PROBLEM TO SOLVE: Below are records to print word for word; include none of their pictures.

^^^^^^^^^^^^^^^^

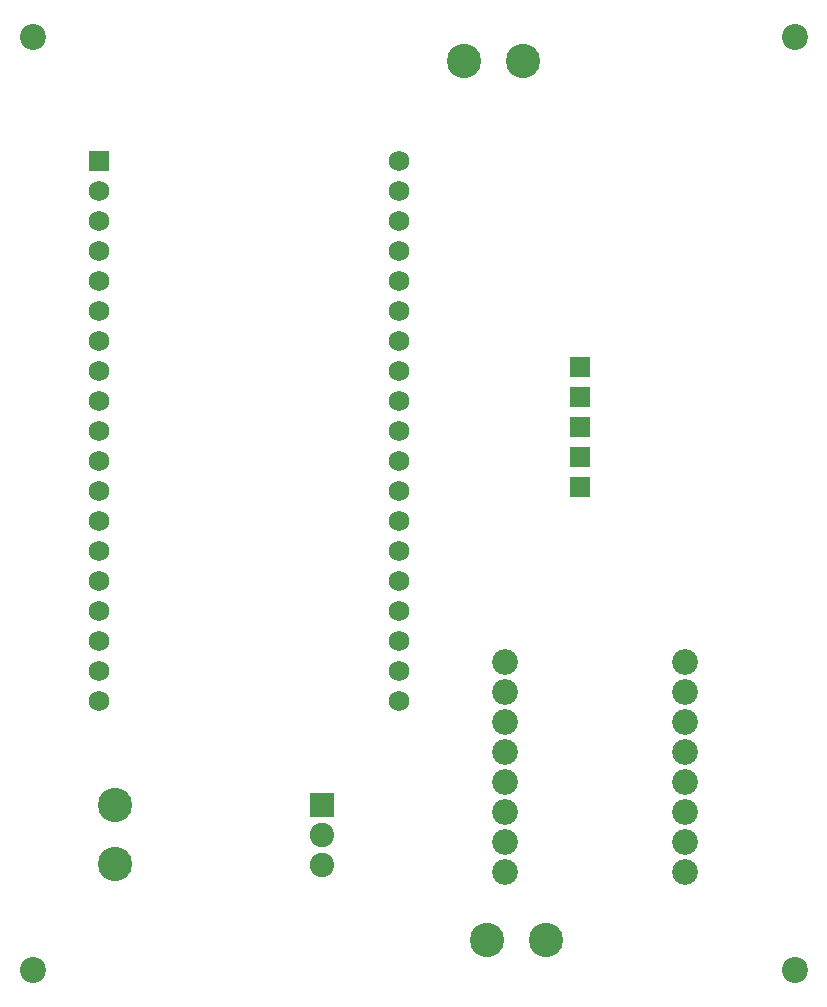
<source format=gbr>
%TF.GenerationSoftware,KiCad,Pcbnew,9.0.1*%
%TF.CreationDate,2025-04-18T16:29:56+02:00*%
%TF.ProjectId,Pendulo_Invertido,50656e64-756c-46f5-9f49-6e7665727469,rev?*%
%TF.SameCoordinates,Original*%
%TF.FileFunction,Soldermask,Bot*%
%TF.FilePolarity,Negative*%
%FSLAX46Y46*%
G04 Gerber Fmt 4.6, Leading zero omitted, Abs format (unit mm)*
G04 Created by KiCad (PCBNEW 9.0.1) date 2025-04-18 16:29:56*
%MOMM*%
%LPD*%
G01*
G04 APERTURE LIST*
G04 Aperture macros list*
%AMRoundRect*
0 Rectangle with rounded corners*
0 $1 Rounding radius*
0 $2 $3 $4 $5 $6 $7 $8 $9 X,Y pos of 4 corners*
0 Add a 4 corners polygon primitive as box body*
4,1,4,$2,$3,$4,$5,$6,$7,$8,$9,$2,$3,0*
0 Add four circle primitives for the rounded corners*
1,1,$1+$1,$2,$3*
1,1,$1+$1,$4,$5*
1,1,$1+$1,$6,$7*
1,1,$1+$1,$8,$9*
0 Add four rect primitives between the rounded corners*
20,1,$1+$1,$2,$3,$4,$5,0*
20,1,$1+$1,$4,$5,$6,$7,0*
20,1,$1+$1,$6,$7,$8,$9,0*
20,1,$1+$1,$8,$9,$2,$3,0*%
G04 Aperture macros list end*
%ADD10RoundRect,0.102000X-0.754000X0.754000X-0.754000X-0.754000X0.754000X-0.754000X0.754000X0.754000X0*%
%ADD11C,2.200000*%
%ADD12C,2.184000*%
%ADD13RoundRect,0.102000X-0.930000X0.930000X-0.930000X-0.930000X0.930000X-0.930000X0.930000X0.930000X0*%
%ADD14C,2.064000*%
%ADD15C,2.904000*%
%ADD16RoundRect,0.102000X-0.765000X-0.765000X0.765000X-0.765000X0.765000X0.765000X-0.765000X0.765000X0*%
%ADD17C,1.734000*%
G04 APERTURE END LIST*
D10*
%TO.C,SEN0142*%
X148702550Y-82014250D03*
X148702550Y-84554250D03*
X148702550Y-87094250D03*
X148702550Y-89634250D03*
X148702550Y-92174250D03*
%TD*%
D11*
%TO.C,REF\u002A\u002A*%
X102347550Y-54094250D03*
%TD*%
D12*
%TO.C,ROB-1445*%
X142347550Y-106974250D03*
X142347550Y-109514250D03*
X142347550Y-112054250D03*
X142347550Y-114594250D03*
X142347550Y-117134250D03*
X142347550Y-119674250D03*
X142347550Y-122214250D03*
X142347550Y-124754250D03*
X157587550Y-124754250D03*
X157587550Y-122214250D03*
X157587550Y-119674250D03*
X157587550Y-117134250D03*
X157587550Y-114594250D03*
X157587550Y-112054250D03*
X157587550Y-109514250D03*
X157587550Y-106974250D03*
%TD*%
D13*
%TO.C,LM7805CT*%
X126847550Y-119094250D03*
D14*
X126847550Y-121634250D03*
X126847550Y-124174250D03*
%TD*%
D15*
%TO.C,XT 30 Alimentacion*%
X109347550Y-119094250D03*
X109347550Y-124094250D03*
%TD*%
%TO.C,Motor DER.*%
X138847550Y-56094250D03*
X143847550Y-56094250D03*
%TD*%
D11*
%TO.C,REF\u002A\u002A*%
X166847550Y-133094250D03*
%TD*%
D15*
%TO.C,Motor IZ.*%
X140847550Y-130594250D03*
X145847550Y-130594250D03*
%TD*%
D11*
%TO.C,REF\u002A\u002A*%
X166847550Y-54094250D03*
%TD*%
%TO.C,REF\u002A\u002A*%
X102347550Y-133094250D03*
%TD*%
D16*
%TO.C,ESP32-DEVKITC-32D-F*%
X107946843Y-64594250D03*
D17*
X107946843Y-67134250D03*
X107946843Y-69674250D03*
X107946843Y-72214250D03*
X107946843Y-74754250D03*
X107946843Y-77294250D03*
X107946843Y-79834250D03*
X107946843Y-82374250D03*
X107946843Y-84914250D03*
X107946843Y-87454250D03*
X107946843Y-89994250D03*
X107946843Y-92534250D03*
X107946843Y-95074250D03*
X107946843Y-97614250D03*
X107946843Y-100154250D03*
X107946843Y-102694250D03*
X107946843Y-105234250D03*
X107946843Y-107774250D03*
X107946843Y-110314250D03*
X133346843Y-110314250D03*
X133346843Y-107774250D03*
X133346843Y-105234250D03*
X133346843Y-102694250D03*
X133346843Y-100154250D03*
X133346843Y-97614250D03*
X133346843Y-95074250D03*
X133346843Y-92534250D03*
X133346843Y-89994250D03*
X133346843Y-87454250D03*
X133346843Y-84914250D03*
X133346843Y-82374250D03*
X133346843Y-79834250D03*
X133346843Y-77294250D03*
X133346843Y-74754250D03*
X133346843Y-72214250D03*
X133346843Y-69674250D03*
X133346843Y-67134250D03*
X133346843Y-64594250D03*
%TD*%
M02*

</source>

^^^^^^^^^^^^^^^^

EXPECTED OUTPUT:
<source format=gbr>
%TF.GenerationSoftware,KiCad,Pcbnew,9.0.1*%
%TF.CreationDate,2025-04-18T16:29:56+02:00*%
%TF.ProjectId,Pendulo_Invertido,50656e64-756c-46f5-9f49-6e7665727469,rev?*%
%TF.SameCoordinates,Original*%
%TF.FileFunction,Soldermask,Bot*%
%TF.FilePolarity,Negative*%
%FSLAX46Y46*%
G04 Gerber Fmt 4.6, Leading zero omitted, Abs format (unit mm)*
G04 Created by KiCad (PCBNEW 9.0.1) date 2025-04-18 16:29:56*
%MOMM*%
%LPD*%
G01*
G04 APERTURE LIST*
G04 Aperture macros list*
%AMRoundRect*
0 Rectangle with rounded corners*
0 $1 Rounding radius*
0 $2 $3 $4 $5 $6 $7 $8 $9 X,Y pos of 4 corners*
0 Add a 4 corners polygon primitive as box body*
4,1,4,$2,$3,$4,$5,$6,$7,$8,$9,$2,$3,0*
0 Add four circle primitives for the rounded corners*
1,1,$1+$1,$2,$3*
1,1,$1+$1,$4,$5*
1,1,$1+$1,$6,$7*
1,1,$1+$1,$8,$9*
0 Add four rect primitives between the rounded corners*
20,1,$1+$1,$2,$3,$4,$5,0*
20,1,$1+$1,$4,$5,$6,$7,0*
20,1,$1+$1,$6,$7,$8,$9,0*
20,1,$1+$1,$8,$9,$2,$3,0*%
G04 Aperture macros list end*
%ADD10RoundRect,0.102000X-0.754000X0.754000X-0.754000X-0.754000X0.754000X-0.754000X0.754000X0.754000X0*%
%ADD11C,2.200000*%
%ADD12C,2.184000*%
%ADD13RoundRect,0.102000X-0.930000X0.930000X-0.930000X-0.930000X0.930000X-0.930000X0.930000X0.930000X0*%
%ADD14C,2.064000*%
%ADD15C,2.904000*%
%ADD16RoundRect,0.102000X-0.765000X-0.765000X0.765000X-0.765000X0.765000X0.765000X-0.765000X0.765000X0*%
%ADD17C,1.734000*%
G04 APERTURE END LIST*
D10*
%TO.C,SEN0142*%
X148702550Y-82014250D03*
X148702550Y-84554250D03*
X148702550Y-87094250D03*
X148702550Y-89634250D03*
X148702550Y-92174250D03*
%TD*%
D11*
%TO.C,REF\u002A\u002A*%
X102347550Y-54094250D03*
%TD*%
D12*
%TO.C,ROB-1445*%
X142347550Y-106974250D03*
X142347550Y-109514250D03*
X142347550Y-112054250D03*
X142347550Y-114594250D03*
X142347550Y-117134250D03*
X142347550Y-119674250D03*
X142347550Y-122214250D03*
X142347550Y-124754250D03*
X157587550Y-124754250D03*
X157587550Y-122214250D03*
X157587550Y-119674250D03*
X157587550Y-117134250D03*
X157587550Y-114594250D03*
X157587550Y-112054250D03*
X157587550Y-109514250D03*
X157587550Y-106974250D03*
%TD*%
D13*
%TO.C,LM7805CT*%
X126847550Y-119094250D03*
D14*
X126847550Y-121634250D03*
X126847550Y-124174250D03*
%TD*%
D15*
%TO.C,XT 30 Alimentacion*%
X109347550Y-119094250D03*
X109347550Y-124094250D03*
%TD*%
%TO.C,Motor DER.*%
X138847550Y-56094250D03*
X143847550Y-56094250D03*
%TD*%
D11*
%TO.C,REF\u002A\u002A*%
X166847550Y-133094250D03*
%TD*%
D15*
%TO.C,Motor IZ.*%
X140847550Y-130594250D03*
X145847550Y-130594250D03*
%TD*%
D11*
%TO.C,REF\u002A\u002A*%
X166847550Y-54094250D03*
%TD*%
%TO.C,REF\u002A\u002A*%
X102347550Y-133094250D03*
%TD*%
D16*
%TO.C,ESP32-DEVKITC-32D-F*%
X107946843Y-64594250D03*
D17*
X107946843Y-67134250D03*
X107946843Y-69674250D03*
X107946843Y-72214250D03*
X107946843Y-74754250D03*
X107946843Y-77294250D03*
X107946843Y-79834250D03*
X107946843Y-82374250D03*
X107946843Y-84914250D03*
X107946843Y-87454250D03*
X107946843Y-89994250D03*
X107946843Y-92534250D03*
X107946843Y-95074250D03*
X107946843Y-97614250D03*
X107946843Y-100154250D03*
X107946843Y-102694250D03*
X107946843Y-105234250D03*
X107946843Y-107774250D03*
X107946843Y-110314250D03*
X133346843Y-110314250D03*
X133346843Y-107774250D03*
X133346843Y-105234250D03*
X133346843Y-102694250D03*
X133346843Y-100154250D03*
X133346843Y-97614250D03*
X133346843Y-95074250D03*
X133346843Y-92534250D03*
X133346843Y-89994250D03*
X133346843Y-87454250D03*
X133346843Y-84914250D03*
X133346843Y-82374250D03*
X133346843Y-79834250D03*
X133346843Y-77294250D03*
X133346843Y-74754250D03*
X133346843Y-72214250D03*
X133346843Y-69674250D03*
X133346843Y-67134250D03*
X133346843Y-64594250D03*
%TD*%
M02*

</source>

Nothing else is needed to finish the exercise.